Abstracts
Giovanni Cerulli Irelli (Sapienza University of Rome)
Title: Specialization map for quiver Grassmannians
Abstract: We define a specialization map between cohomology algebras of quiver Grassmannians of Dynkin type and we prove that it is surjective in type A, generalizing a beautiful result of Lanini and Strickland. This is a joint work with Francesco Esposito, Xin Fang and Ghislain Fourier. If time permits, I will shortly report on a second project in collaboration with Martina Lanini, Francesco Esposito and Rui Xiong in which we describe the kernel of the specialization map and thus the cohomology of quiver Grassmannians of type A in terms of Schubert calculus.
Karin Baur (Ruhr University Bochum)
Title: Frieze patterns and cluster theory
Abstract: Cluster categories and cluster algebras can be described via triangulations of surfaces or via certain diagrams. In type A, such triangulations lead to frieze patterns or SL_2-friezes in the sense of Conway and Coxeter. We explain how infinite frieze patterns arise and discuss their growth behaviour. In particular, we show that tame module categories yield friezes with linear growth.

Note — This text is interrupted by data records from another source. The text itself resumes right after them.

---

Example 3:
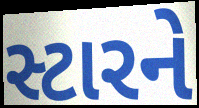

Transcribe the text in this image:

સ્ટારને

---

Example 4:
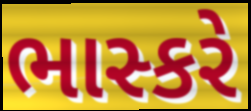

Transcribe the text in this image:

ભાસ્કરે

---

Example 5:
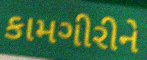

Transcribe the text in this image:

કામગીરીને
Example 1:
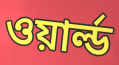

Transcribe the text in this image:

ওয়ার্ল্ড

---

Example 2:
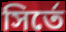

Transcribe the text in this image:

সির্তে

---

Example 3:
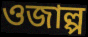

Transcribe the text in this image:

ওজাল্প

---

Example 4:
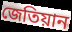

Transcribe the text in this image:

জেতিয়ান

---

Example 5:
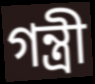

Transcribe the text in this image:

গন্ত্রী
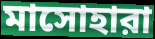
মাসোহারা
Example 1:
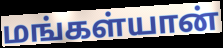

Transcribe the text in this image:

மங்கள்யான்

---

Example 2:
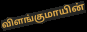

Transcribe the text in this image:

விளங்குமாயின்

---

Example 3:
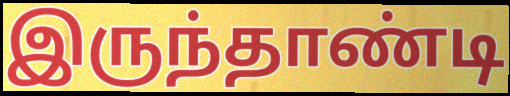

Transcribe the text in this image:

இருந்தாண்டி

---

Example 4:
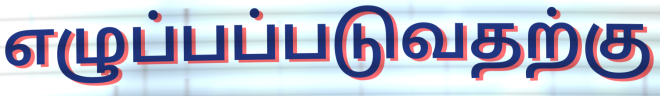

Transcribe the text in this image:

எழுப்பப்படுவதற்கு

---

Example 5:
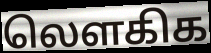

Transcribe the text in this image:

லௌகிக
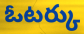
ఓటర్కు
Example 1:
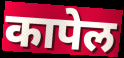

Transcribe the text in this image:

कापेल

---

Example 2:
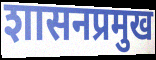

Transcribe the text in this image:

शासनप्रमुख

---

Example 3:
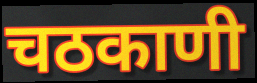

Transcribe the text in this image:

चठकाणी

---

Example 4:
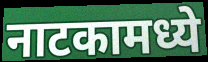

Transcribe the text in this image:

नाटकामध्ये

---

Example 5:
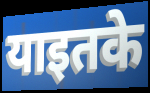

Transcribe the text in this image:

याइतके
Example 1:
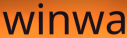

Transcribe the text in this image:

winwa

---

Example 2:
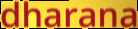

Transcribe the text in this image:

dharana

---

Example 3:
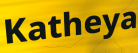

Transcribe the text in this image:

Katheya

Lars Göttgens (RWTH Aachen University)
Title: PBW deformations of U(g) smash products in OSCAR
Abstract: A filtered deformation $A_k$ of $A_0 = S(V)#U(g)$ for a semisimple Lie algebra $g$ is called PBW if its associated graded algebra is isomorphic to $A_0$. We present combinatorial and computer algebraic methods to compute PBW deformations for a given $A_0$ using diagrammatic categories, both on a theoretical level and as an implementation using OSCAR. Based on joint work with J. Flake.
Ulrich Krähmer (TU Dresden)
Title: The ring of differential operators on a monomial curve is a Hopf algebroid
Abstract: The ring of differential operators on a cuspidal curve whose coordinate ring is a numerical semigroup algebra is shown to be a cocommutative and cocomplete left Hopf algebroid, which essentially means that the category of D-modules is closed monoidal. If the semigroup is symmetric so that the curve is Gorenstein, it is a full Hopf algebroid (admits an antipode), which means that the subcategory of D-modules that are finite rank vector bundles over the curve is rigid. Based on joint work with Myriam Mahaman.
Sven Möller (University of Hamburg)
Title: Vertex algebras associated with symplectic singularities
Abstract: Symplectic singularities (Beauville) appear prominently in (geometric) representation theory. In physics, they arise as the Higgs branch of 3d and 4d superconformal quantum field theories.
Vertex algebras are mathematical structures that axiomatise 2d conformal field theories. The associated Poisson variety, a certain geometric invariant defined by a vertex algebra, is often a symplectic singularity. In that case, the vertex algebra can be regarded as a chiral quantisation of the latter.
The 4d/2d correspondence in physics (Beem et al.) proposes vertex algebras as invariants of 4d superconformal theories. Crucially, it is conjectured that the Higgs branch of the 4d theory can be recovered as the associated variety of the vertex algebra. Therefore, all vertex algebras arising from 4d theories are supposed to be chiral quantisations of singular symplectic varieties. In this talk, I will report on work related to vertex algebras for one family of symplectic singularities that can be realised as Nakajima quiver varieties
Arnaud Eteve (MPI Bonn)
Title: Jordan decomposition for representations of finite Lie groups
Abstract: Let $G$ be a reductive group over a finite field $k$, Jordan decomposition for the irreducible representations of the finite group $G(k)$ is a collection of two statements:
- there is a partition, into Lusztig series, of the set of irreducible representations of $G(k)$ indexed by conjugacy classes of semisimple elements in the Langlands dual group $G^*$. The part corresponding to $1 \in G^*$ is usually called the set of unipotent representations.
- there is a canonical bijection between the Lusztig series corresponding to a semisimple element $s \in G^*$ and the unipotent series for a smaller group.
In this talk, I will discuss a categorical form of this statement which remains valid for modular coefficients.
Istvan Heckenberger (Philipps University of Marburg)
Title: Braidings and Nichols algebras
Abstract: In the talk I will discuss braided Hopf algebras and their relationship with other mathematical areas, with particular emphasis on structural results on Nichols algebras related to reflection groups, combinatorics of words, and modular representation theory.